[INPUT — start]

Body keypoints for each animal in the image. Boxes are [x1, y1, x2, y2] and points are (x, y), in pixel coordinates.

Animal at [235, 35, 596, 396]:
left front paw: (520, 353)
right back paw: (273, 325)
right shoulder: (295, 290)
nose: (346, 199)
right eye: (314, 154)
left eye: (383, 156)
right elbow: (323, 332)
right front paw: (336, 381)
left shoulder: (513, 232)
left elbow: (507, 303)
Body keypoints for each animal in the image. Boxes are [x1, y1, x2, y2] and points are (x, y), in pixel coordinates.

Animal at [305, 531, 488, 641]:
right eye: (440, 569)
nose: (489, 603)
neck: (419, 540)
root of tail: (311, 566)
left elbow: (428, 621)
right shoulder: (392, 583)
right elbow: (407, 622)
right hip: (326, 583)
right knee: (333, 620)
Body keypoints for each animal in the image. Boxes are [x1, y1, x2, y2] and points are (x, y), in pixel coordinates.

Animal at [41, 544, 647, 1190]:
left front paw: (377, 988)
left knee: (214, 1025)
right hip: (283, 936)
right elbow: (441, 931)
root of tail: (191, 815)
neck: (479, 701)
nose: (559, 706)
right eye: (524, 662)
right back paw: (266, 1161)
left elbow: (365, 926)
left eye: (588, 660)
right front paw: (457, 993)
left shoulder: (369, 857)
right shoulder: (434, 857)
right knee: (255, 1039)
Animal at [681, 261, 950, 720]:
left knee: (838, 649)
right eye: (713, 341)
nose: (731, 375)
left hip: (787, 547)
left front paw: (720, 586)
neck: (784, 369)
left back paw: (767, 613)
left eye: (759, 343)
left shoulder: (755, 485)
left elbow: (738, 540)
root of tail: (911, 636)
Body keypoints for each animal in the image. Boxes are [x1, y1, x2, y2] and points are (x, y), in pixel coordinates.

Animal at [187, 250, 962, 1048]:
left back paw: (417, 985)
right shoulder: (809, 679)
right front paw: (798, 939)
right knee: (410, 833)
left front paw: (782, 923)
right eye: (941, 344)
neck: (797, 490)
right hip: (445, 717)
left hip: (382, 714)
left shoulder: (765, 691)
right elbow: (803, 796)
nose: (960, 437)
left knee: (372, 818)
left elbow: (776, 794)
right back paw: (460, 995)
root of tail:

[INPUT — finish]

#### ACTIVITY
What the exercise needs is every record again, word for word.

#### EXERCISE OUTPUT
Body keypoints for each animal in the image. Boxes are [x1, y1, x2, y2] and points are (x, y), in pixel coordinates.

Animal at [235, 35, 596, 396]:
left front paw: (520, 353)
right back paw: (273, 325)
right shoulder: (295, 290)
nose: (346, 199)
right eye: (314, 154)
left eye: (383, 156)
right elbow: (323, 332)
right front paw: (336, 381)
left shoulder: (513, 232)
left elbow: (507, 303)
Body keypoints for each animal in the image. Boxes are [x1, y1, x2, y2] and points are (x, y), in pixel coordinates.

Animal at [305, 531, 488, 641]:
right eye: (440, 569)
nose: (489, 603)
neck: (419, 540)
root of tail: (311, 566)
left elbow: (428, 621)
right shoulder: (392, 583)
right elbow: (407, 622)
right hip: (326, 583)
right knee: (333, 620)
Body keypoints for each animal in the image. Boxes are [x1, y1, x2, y2] and points are (x, y), in pixel coordinates.

Animal at [41, 544, 647, 1190]:
left front paw: (377, 988)
left knee: (214, 1025)
right hip: (283, 936)
right elbow: (441, 931)
root of tail: (191, 815)
neck: (479, 701)
nose: (559, 706)
right eye: (524, 662)
right back paw: (266, 1161)
left elbow: (365, 926)
left eye: (588, 660)
right front paw: (457, 993)
left shoulder: (369, 857)
right shoulder: (434, 857)
right knee: (255, 1039)
Animal at [681, 261, 950, 720]:
left knee: (838, 649)
right eye: (713, 341)
nose: (731, 375)
left hip: (787, 547)
left front paw: (720, 586)
neck: (784, 369)
left back paw: (767, 613)
left eye: (759, 343)
left shoulder: (755, 485)
left elbow: (738, 540)
root of tail: (911, 636)
Body keypoints for each animal in the image. Boxes are [x1, y1, x2, y2] and points are (x, y), in pixel coordinates.

Animal at [187, 250, 962, 1048]:
left back paw: (417, 985)
right shoulder: (809, 679)
right front paw: (798, 939)
right knee: (410, 833)
left front paw: (782, 923)
right eye: (941, 344)
neck: (797, 490)
right hip: (445, 717)
left hip: (382, 714)
left shoulder: (765, 691)
right elbow: (803, 796)
nose: (960, 437)
left knee: (372, 818)
left elbow: (776, 794)
right back paw: (460, 995)
root of tail:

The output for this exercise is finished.